Zadanie pisemne 1:
Zwróć bez żadnych zmian wiersze wpisów od ich samego początku do wiersza zawierającego „fuga romantica”, łącznie z tym wierszem.

Fragment dokumentu:

=====

Tematyka dotycząca Erosa i Tanatosa jest wiodącą w wierszach konfesyjnych tego zbioru, natomiast segment prozatorski opatrzony tytułem „Sukienka w białe komary ” koncentruje się na wychwytywaniu ulotnych fragmentów życia. Motywem występującym w obu, jest jednostkowy i społeczny wymiar sztuki oraz koszty egzystencjalne, jakie ponosi artysta. W tekście zatytułowanym „Scheersberg”zostało podkreślone, że dbałość o twórców jest ważnym elementem dbałości o narodową kulturę:

miejsce
gdzie odkrywa się i docenia
młodych uzdolnionych artystów

Niemcy czuwają
- wiedzą
że przeoczony talent
może ich kosztować zbyt wiele

Zarówno przez wiersze, jak i przez prozy przewija się również tematyka egzystencjalno - metafizyczna i pojawiają refleksje nad istniejącymi w świecie cierpieniem, grzechem i złem. Maria Duszka zastanawia się nad relacją Boga i człowieka, i nad tym, na ile to Stwórca poddaje nas moralnym i życiowym próbom, a na ile my  sami wikłamy się w kłopoty i poddajemy próbie Bożą cierpliwość i miłosierdzie. Dramat  istnienia i jego cudowność tylko niekiedy wykluczają się, najczęściej poetka mówi o ich współistnieniu.  Ujęła to tak w utworze „ Potpouri ”:

mała dziewczynka
idzie brzegiem chodnika
płacze
w dłoniach trzyma pożółkły liść
trzyma go tak
jakby on mógł ją wyłowić z rozpaczy

Autorka stara się nikogo nie osądzać i jest przychylna ludziom, co można zauważyć w przytaczanych przez nią zdarzeniach anegdotycznych. Życie ją fascynuje i jest świadoma jego zjawiskowości i złożoności. Dlatego z uwagą i wrażliwością opisuje i rozważa najzwyklejsze ludzkie sprawy.

=====

Prezentowane informacje:
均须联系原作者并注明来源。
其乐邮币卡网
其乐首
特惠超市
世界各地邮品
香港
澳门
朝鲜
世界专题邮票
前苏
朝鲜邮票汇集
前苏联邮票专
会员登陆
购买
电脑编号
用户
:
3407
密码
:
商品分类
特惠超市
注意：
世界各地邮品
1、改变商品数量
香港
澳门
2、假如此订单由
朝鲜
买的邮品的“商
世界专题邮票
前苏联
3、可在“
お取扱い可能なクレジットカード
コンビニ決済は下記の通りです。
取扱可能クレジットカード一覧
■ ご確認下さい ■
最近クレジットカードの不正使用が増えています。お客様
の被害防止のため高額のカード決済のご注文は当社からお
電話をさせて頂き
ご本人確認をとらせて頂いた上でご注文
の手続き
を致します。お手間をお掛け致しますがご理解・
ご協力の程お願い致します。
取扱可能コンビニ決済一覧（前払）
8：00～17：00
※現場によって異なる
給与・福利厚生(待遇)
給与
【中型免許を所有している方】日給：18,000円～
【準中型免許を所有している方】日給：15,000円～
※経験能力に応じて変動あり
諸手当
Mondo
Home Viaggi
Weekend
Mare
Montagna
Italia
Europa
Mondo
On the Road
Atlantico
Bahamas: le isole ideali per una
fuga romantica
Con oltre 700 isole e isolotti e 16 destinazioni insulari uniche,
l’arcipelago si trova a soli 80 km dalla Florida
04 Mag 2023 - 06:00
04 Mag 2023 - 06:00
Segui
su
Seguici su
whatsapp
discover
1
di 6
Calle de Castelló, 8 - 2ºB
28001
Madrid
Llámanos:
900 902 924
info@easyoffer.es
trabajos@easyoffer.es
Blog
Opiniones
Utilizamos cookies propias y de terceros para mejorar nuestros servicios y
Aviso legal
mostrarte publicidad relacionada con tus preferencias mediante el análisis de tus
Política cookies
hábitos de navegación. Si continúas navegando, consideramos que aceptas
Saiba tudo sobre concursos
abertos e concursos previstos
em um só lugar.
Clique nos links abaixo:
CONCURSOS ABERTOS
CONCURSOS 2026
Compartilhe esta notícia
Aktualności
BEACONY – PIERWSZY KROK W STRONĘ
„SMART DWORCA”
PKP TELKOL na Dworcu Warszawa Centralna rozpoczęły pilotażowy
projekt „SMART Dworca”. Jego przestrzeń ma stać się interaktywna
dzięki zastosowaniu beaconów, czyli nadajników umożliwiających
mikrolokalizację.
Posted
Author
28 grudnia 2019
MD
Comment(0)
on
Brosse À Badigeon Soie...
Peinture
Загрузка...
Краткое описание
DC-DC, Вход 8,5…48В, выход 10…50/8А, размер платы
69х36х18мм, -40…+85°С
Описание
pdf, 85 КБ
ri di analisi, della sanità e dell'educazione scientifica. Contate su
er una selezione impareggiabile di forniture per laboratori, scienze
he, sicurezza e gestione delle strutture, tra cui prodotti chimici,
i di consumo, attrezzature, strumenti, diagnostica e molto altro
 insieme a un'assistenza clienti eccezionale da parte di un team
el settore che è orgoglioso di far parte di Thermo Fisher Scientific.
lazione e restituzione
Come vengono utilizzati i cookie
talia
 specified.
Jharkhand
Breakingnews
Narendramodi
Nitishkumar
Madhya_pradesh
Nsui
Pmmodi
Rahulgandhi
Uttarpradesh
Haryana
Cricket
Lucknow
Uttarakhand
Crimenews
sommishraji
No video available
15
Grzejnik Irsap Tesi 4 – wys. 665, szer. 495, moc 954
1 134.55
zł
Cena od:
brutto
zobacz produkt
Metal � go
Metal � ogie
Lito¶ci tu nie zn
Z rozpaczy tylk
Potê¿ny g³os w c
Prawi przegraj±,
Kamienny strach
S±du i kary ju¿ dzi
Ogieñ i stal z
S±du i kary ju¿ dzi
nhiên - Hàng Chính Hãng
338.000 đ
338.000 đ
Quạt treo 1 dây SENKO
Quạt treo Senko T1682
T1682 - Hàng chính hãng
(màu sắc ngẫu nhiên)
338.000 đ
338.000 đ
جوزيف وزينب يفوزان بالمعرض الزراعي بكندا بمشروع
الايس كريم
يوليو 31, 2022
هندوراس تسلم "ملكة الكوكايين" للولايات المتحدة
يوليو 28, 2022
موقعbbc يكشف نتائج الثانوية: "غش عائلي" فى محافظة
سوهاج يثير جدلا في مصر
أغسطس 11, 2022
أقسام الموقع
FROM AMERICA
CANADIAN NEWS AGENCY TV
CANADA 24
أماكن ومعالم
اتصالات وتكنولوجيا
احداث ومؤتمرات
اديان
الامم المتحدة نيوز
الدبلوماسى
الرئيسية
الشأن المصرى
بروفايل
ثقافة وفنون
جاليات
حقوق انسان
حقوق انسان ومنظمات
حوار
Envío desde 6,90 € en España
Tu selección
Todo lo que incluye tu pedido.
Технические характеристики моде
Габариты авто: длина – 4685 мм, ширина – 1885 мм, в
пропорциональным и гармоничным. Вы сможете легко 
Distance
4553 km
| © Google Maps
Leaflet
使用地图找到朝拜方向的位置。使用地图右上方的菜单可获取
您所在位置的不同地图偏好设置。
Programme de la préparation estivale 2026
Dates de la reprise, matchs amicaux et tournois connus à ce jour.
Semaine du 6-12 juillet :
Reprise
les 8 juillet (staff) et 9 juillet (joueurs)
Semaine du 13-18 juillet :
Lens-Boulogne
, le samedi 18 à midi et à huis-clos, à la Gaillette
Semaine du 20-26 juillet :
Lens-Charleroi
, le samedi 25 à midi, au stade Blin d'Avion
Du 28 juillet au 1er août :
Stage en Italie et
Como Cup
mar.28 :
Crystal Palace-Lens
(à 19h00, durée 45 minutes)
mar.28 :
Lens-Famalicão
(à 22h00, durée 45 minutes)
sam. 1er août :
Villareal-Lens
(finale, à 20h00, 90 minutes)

=====

Zadanie pisemne 2:
Jakie tytuły przytacza w cudzysłowie fragment dokumentu o twórczości Marii Duszki? Wypisz wszystkie.

Rozwiązanie 1:
均须联系原作者并注明来源。
其乐邮币卡网
其乐首
特惠超市
世界各地邮品
香港
澳门
朝鲜
世界专题邮票
前苏
朝鲜邮票汇集
前苏联邮票专
会员登陆
购买
电脑编号
用户
:
3407
密码
:
商品分类
特惠超市
注意：
世界各地邮品
1、改变商品数量
香港
澳门
2、假如此订单由
朝鲜
买的邮品的“商
世界专题邮票
前苏联
3、可在“
お取扱い可能なクレジットカード
コンビニ決済は下記の通りです。
取扱可能クレジットカード一覧
■ ご確認下さい ■
最近クレジットカードの不正使用が増えています。お客様
の被害防止のため高額のカード決済のご注文は当社からお
電話をさせて頂き
ご本人確認をとらせて頂いた上でご注文
の手続き
を致します。お手間をお掛け致しますがご理解・
ご協力の程お願い致します。
取扱可能コンビニ決済一覧（前払）
8：00～17：00
※現場によって異なる
給与・福利厚生(待遇)
給与
【中型免許を所有している方】日給：18,000円～
【準中型免許を所有している方】日給：15,000円～
※経験能力に応じて変動あり
諸手当
Mondo
Home Viaggi
Weekend
Mare
Montagna
Italia
Europa
Mondo
On the Road
Atlantico
Bahamas: le isole ideali per una
fuga romantica

Rozwiązanie 2:
„Sukienka w białe komary”
„Scheersberg”
„Potpouri”